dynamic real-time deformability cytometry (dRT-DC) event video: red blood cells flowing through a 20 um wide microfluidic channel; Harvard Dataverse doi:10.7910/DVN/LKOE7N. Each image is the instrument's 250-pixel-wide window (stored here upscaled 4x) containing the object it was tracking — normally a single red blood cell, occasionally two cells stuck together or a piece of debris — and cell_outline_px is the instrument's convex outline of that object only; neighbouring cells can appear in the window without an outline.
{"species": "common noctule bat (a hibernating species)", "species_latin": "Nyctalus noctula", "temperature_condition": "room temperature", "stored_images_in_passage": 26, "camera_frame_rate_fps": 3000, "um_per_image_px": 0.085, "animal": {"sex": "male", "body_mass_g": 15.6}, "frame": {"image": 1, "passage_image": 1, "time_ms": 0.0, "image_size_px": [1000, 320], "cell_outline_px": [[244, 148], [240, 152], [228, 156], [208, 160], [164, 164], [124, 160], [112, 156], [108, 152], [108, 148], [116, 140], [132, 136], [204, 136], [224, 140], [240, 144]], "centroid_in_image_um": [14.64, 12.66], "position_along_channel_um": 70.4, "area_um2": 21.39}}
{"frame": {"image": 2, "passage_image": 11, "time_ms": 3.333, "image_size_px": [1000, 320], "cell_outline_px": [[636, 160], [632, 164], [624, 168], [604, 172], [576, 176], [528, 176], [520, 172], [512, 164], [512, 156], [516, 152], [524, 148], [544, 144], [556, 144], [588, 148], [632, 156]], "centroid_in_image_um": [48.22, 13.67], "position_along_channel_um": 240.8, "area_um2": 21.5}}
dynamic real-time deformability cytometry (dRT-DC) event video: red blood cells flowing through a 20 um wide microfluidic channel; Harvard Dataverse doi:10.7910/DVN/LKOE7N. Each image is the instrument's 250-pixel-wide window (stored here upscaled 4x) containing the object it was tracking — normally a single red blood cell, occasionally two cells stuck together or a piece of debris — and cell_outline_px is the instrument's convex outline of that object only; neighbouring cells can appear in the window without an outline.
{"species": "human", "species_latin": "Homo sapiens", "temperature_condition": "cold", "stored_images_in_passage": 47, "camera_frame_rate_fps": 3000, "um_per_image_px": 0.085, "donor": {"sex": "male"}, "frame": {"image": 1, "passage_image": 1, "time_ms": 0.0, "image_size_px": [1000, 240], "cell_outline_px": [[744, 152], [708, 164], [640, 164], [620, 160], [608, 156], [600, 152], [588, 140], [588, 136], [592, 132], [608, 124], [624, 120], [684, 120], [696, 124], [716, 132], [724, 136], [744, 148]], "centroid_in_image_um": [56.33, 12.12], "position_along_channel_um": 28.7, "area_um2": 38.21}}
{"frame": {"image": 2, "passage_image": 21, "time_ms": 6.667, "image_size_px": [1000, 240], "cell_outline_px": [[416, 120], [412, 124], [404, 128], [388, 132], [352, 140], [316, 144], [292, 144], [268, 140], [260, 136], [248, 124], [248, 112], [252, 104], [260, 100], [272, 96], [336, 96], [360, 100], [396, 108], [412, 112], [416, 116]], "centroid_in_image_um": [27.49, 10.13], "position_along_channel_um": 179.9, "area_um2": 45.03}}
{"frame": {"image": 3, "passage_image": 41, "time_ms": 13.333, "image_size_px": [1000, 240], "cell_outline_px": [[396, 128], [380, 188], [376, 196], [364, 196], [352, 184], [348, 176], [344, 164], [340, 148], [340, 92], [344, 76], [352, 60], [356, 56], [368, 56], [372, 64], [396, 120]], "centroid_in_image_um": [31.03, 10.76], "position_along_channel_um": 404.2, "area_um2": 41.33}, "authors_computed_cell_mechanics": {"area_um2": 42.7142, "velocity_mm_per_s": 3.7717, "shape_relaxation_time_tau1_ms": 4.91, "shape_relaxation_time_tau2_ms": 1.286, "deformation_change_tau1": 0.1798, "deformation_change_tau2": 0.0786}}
+--
TASK DIRECTIONS: Every line above should be printed again exactly as it stands.

RESULT:
dynamic real-time deformability cytometry (dRT-DC) event video: red blood cells flowing through a 20 um wide microfluidic channel; Harvard Dataverse doi:10.7910/DVN/LKOE7N. Each image is the instrument's 250-pixel-wide window (stored here upscaled 4x) containing the object it was tracking — normally a single red blood cell, occasionally two cells stuck together or a piece of debris — and cell_outline_px is the instrument's convex outline of that object only; neighbouring cells can appear in the window without an outline.
{"species": "common noctule bat (a hibernating species)", "species_latin": "Nyctalus noctula", "temperature_condition": "room temperature", "stored_images_in_passage": 26, "camera_frame_rate_fps": 3000, "um_per_image_px": 0.085, "animal": {"sex": "male", "body_mass_g": 15.6}, "frame": {"image": 1, "passage_image": 1, "time_ms": 0.0, "image_size_px": [1000, 320], "cell_outline_px": [[244, 148], [240, 152], [228, 156], [208, 160], [164, 164], [124, 160], [112, 156], [108, 152], [108, 148], [116, 140], [132, 136], [204, 136], [224, 140], [240, 144]], "centroid_in_image_um": [14.64, 12.66], "position_along_channel_um": 70.4, "area_um2": 21.39}}
{"frame": {"image": 2, "passage_image": 11, "time_ms": 3.333, "image_size_px": [1000, 320], "cell_outline_px": [[636, 160], [632, 164], [624, 168], [604, 172], [576, 176], [528, 176], [520, 172], [512, 164], [512, 156], [516, 152], [524, 148], [544, 144], [556, 144], [588, 148], [632, 156]], "centroid_in_image_um": [48.22, 13.67], "position_along_channel_um": 240.8, "area_um2": 21.5}}
dynamic real-time deformability cytometry (dRT-DC) event video: red blood cells flowing through a 20 um wide microfluidic channel; Harvard Dataverse doi:10.7910/DVN/LKOE7N. Each image is the instrument's 250-pixel-wide window (stored here upscaled 4x) containing the object it was tracking — normally a single red blood cell, occasionally two cells stuck together or a piece of debris — and cell_outline_px is the instrument's convex outline of that object only; neighbouring cells can appear in the window without an outline.
{"species": "human", "species_latin": "Homo sapiens", "temperature_condition": "cold", "stored_images_in_passage": 47, "camera_frame_rate_fps": 3000, "um_per_image_px": 0.085, "donor": {"sex": "male"}, "frame": {"image": 1, "passage_image": 1, "time_ms": 0.0, "image_size_px": [1000, 240], "cell_outline_px": [[744, 152], [708, 164], [640, 164], [620, 160], [608, 156], [600, 152], [588, 140], [588, 136], [592, 132], [608, 124], [624, 120], [684, 120], [696, 124], [716, 132], [724, 136], [744, 148]], "centroid_in_image_um": [56.33, 12.12], "position_along_channel_um": 28.7, "area_um2": 38.21}}
{"frame": {"image": 2, "passage_image": 21, "time_ms": 6.667, "image_size_px": [1000, 240], "cell_outline_px": [[416, 120], [412, 124], [404, 128], [388, 132], [352, 140], [316, 144], [292, 144], [268, 140], [260, 136], [248, 124], [248, 112], [252, 104], [260, 100], [272, 96], [336, 96], [360, 100], [396, 108], [412, 112], [416, 116]], "centroid_in_image_um": [27.49, 10.13], "position_along_channel_um": 179.9, "area_um2": 45.03}}
{"frame": {"image": 3, "passage_image": 41, "time_ms": 13.333, "image_size_px": [1000, 240], "cell_outline_px": [[396, 128], [380, 188], [376, 196], [364, 196], [352, 184], [348, 176], [344, 164], [340, 148], [340, 92], [344, 76], [352, 60], [356, 56], [368, 56], [372, 64], [396, 120]], "centroid_in_image_um": [31.03, 10.76], "position_along_channel_um": 404.2, "area_um2": 41.33}, "authors_computed_cell_mechanics": {"area_um2": 42.7142, "velocity_mm_per_s": 3.7717, "shape_relaxation_time_tau1_ms": 4.91, "shape_relaxation_time_tau2_ms": 1.286, "deformation_change_tau1": 0.1798, "deformation_change_tau2": 0.0786}}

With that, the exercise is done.